Chapter 12 - Bioinformatics resources, databases, and tools for human mtDNA

Abstract

The topic of this chapter owes a lot to the work of Sanger first, and Maxam and Gilbert, thereafter. They designed and implemented the techniques that allow us to produce the sequence of nucleotides that make up any piece of DNA. With the advent of sequencing technologies, it was immediately clear that the explosion of data that would be produced would require the design and implementation of databases in which to store data, as well as the setting up of systems for querying sequences, extracting, and analyzing them. In this scenario, the first nucleus of nucleotide sequences produced and stored in public nucleotide databases also included the first complete human mitochondrial genome, sequenced in 1981: the so called “Cambridge Reference Sequence” then revised as rCRS and since then universally adopted as a reference sequence for both population and clinical studies. In more recent times, a virtual sequence has been produced with the aim of better simulating the process of generations of world populations namely the “Reconstructed Sapiens Reference Sequence”. Overall, a great number of complete human mitochondrial genomes or fragments regarding the major control region D-loop have been sequenced since then starting from the representative samples of different populations within mtDNA phylogeny studies as well as samples collected within forensic analyses and clinical research.

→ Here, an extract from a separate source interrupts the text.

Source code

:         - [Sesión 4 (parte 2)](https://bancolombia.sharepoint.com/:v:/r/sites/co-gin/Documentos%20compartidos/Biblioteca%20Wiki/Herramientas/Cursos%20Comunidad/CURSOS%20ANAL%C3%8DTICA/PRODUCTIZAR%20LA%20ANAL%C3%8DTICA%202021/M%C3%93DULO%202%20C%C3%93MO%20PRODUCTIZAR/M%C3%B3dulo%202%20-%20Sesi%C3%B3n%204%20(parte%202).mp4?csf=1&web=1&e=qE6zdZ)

Because of the range of mtDNA variants with potential clinical and evolutionary relevance, difficulties can be encountered in deciding whether or not a particular mtDNA variant is relevant for either clinical or evolutionary arguments. This choice is guided by the four generally accepted canonical criteria, that is (1) knowledge about the neutral nature of a polymorphism, (2) the functional effect in a conserved site, (3) the heteroplasmic level, and (4) the association of this latter to the severity of clinical symptoms observed. Bioinformatics resources and tools have been developed to manage and analyze this enormous volume of information, with the aim of annotating and classifying genomes and variants. In this chapter, we provide a comprehensive overview of the concepts underlying the criteria to assess mitochondrial variant pathogenicity, as well as bioinformatics databases and tools.